Long before the United States was born with the original sin of slavery, Britain for more than 100 years had been collecting vast fortunes from the trans-Atlantic slave trade, which British Ambassador David Manning this week called a “dreadful” and “iniquitous” institution.

Mr. Manning noted that Prime Minister Tony Blair has put Africa “at the top of Britain’s foreign policy agenda,” as the ambassador hosted a reception to promote the debut today of a movie marking the 200th anniversary of Britain’s abolition of its role in transporting slaves from Africa to its colonies in North America and the Caribbean.

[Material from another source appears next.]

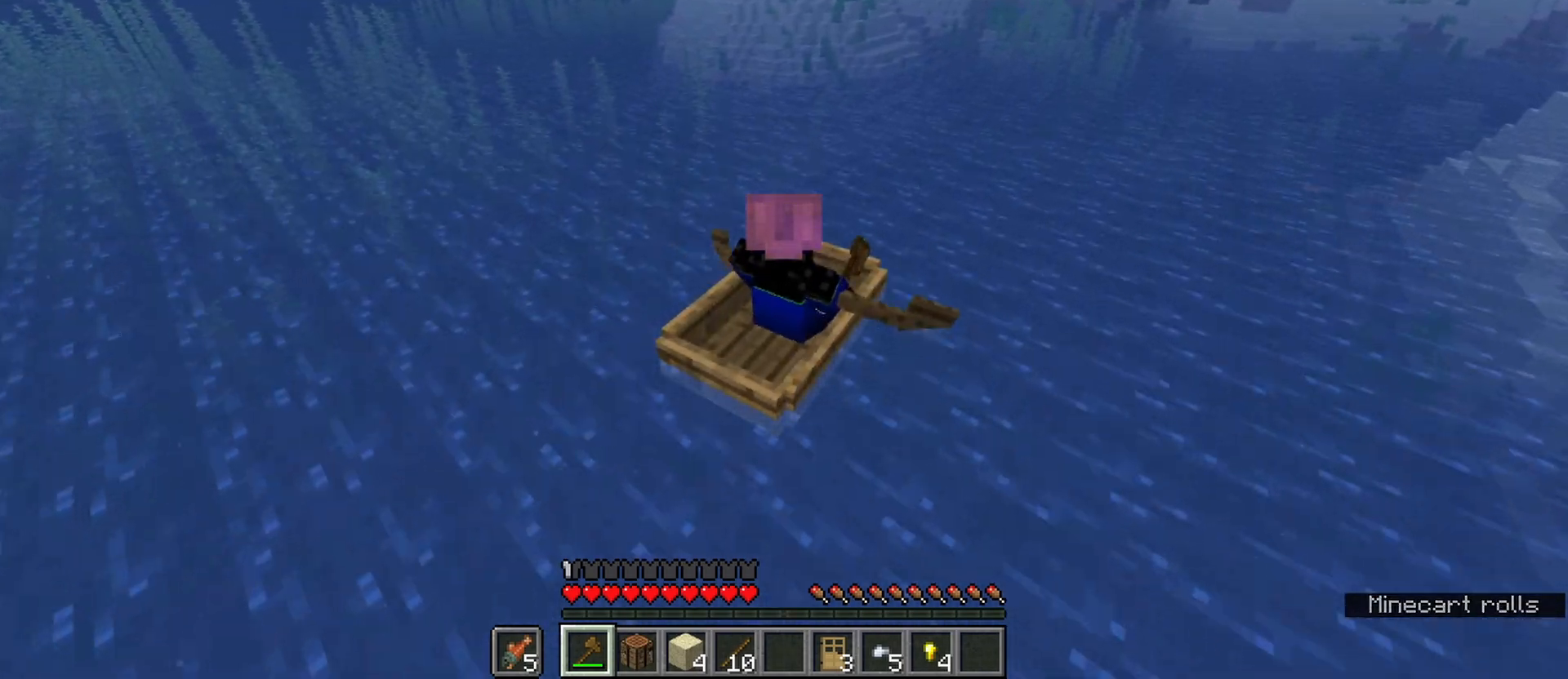
{"keys": ["w"], "mouse": [], "events": [[417, "ctrl", "up"]]}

“Amazing Grace” tells the story of William Wilberforce, a member of the British Parliament who campaigned for 20 years for an end to the British slave trade. The House of Commons outlawed the sale and transportation of slaves on Feb. 23, 1807.

Some British sea captains evaded the law by sailing under different flags, prompting Wilberforce to form the Anti-Slavery Society in 1823, which pushed for the total emancipation of slaves in the British Empire. Parliament freed British slaves 10 years later.

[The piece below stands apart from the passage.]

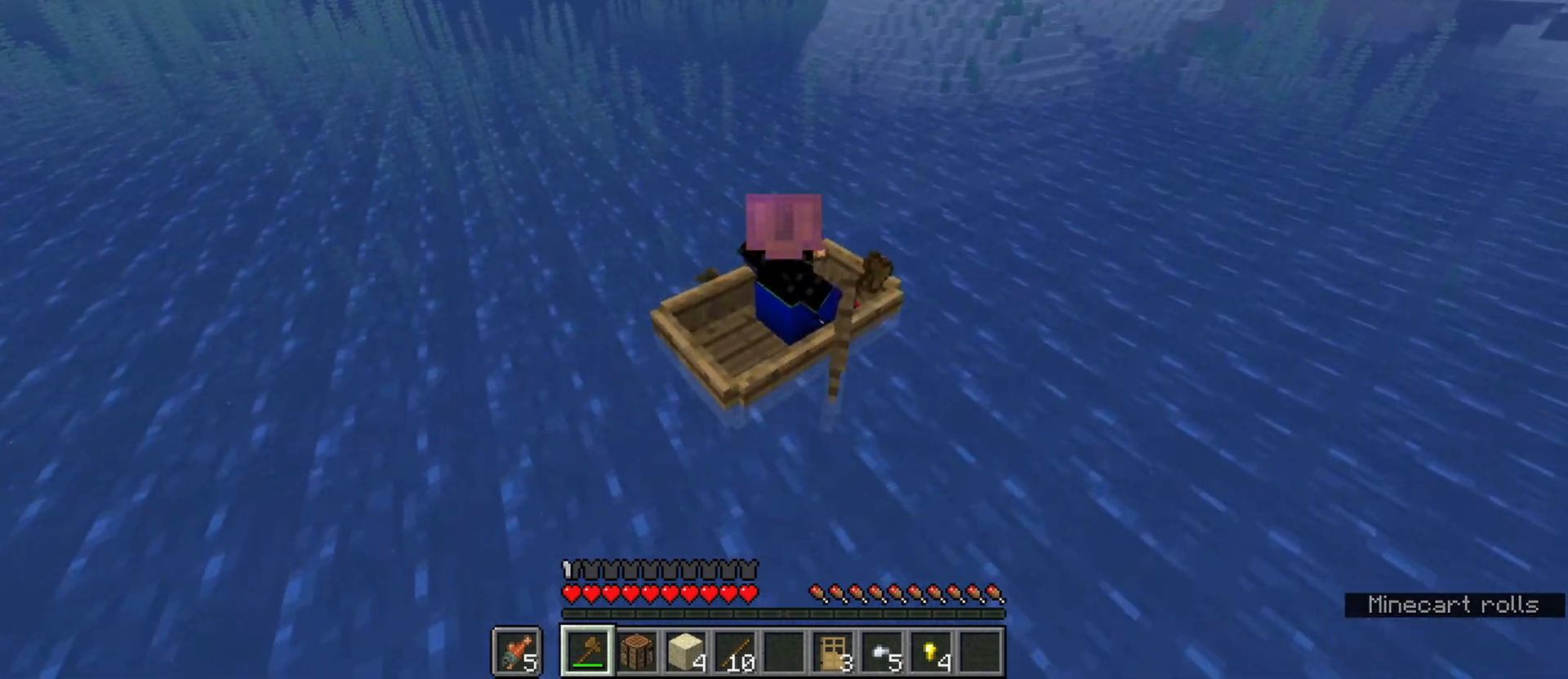
{"keys": ["w"], "mouse": [], "events": []}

“Wilberforce changed the conscience of our nation and changed the history of the world,” Mr. Manning said.

The ambassador recalled the “long and exhausting struggle” to end slavery and added that Wilberforce was the first member of Parliament to be openly cheered by the House of Commons, after members voted 283-16 to ban the trade in slaves.

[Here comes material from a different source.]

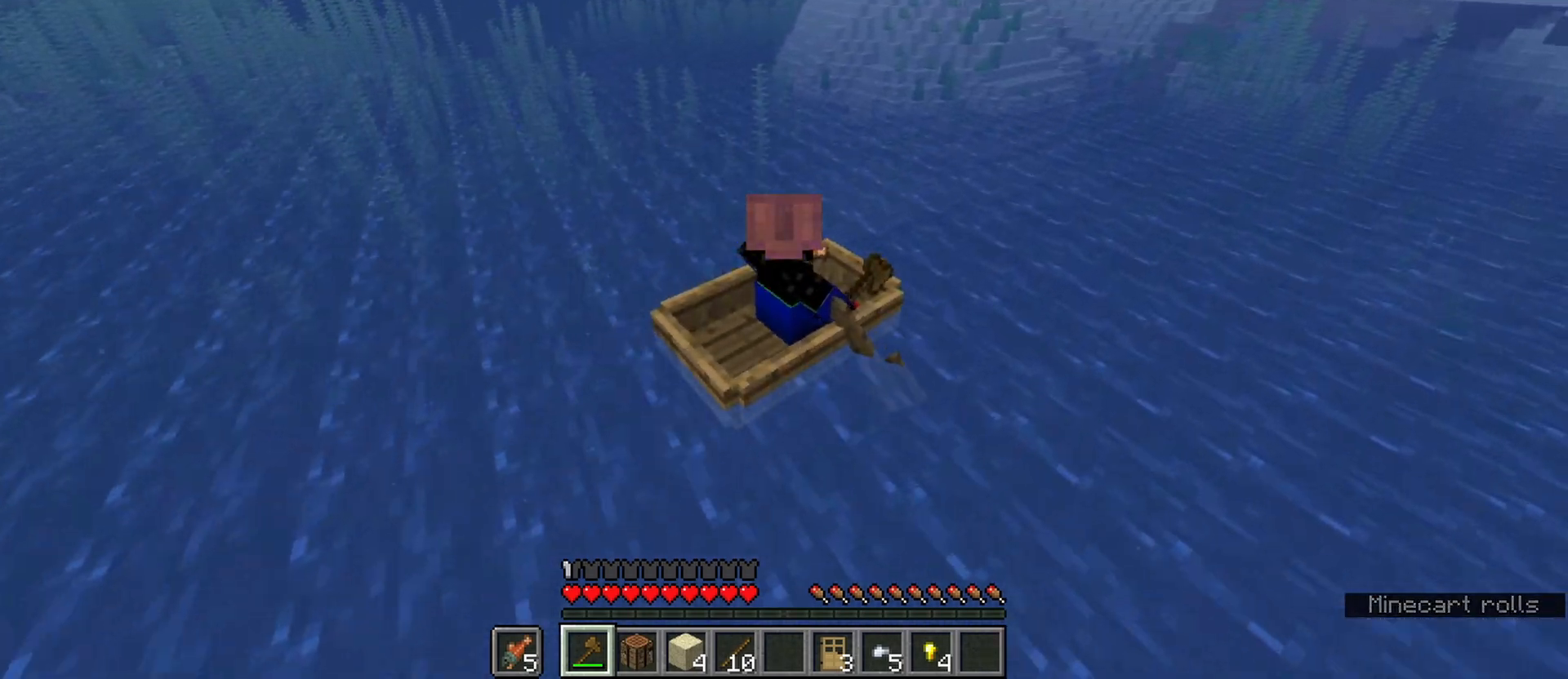
{"keys": ["w"], "mouse": [], "events": []}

The movie takes its name from the famous hymn, written sometime between 1760 and 1770 by John Newton, captain of a slave ship who experienced a religious epiphany on a storm-tossed voyage in 1748. Newton later became a minister whose anti-slavery sermons inspired Wilberforce.

Mr. Manning recounted that Harriet Beecher Stowe, author of “Uncle Tom’s Cabin,” Abraham Lincoln, Mohandas K. Gandhi and Nelson Mandela all credited Wilberforce as an influence on their causes.

“Few can equal Wilberforce in his contribution to human liberty and human rights,” Mr. Manning said. “But in honoring him, we need to look to the present and to the future, where there is still much to do to realize his dream of freedom for all.”

Mr. Manning called on all nations to “attack and abolish modern forms of slavery,” especially human “trafficking for sexual exploitation.”

“Amazing Grace,” produced by Walden Media, was made “to inspire people,” said Gordon Tichel, vice president of the film company and who is in Washington to promote the movie.

He added that Wilberforce was fighting slavery “long before Lincoln became the ‘Great Emancipator.’ ”

“William Wilberforce still matters today,” he added.

Ambassador George Obiozor of Nigeria, a country that provided slaves to European traders, said he was inspired by Wilberforce’s story and added that his government is working for “freedom from poverty and freedom for the human spirit.”

Other guests at the reception included Supreme Court Justice Clarence Thomas and three members of the federal Circuit Court of Appeals for the District of Columbia — Janice Rogers Brown, A. Raymond Randolph and David B. Sentelle — and former Baltimore Mayor Kurt Schmoke.

Pakistan’s power

Pakistan’s army has the power to stop Taliban terrorists from crossing the border into Afghanistan, said the Afghan ambassador in Washington.

“The real institution in charge is the military,” Ambassador Said Tayeb Jawad said yesterday in an interview with the Associated Press. “The [Pakistan] army is a powerful and capable institution to reduce the influence of extremism and also to fight terrorism and extremism effectively.”

Afghanistan has long complained about terrorist raids from safe havens along the border with Pakistan.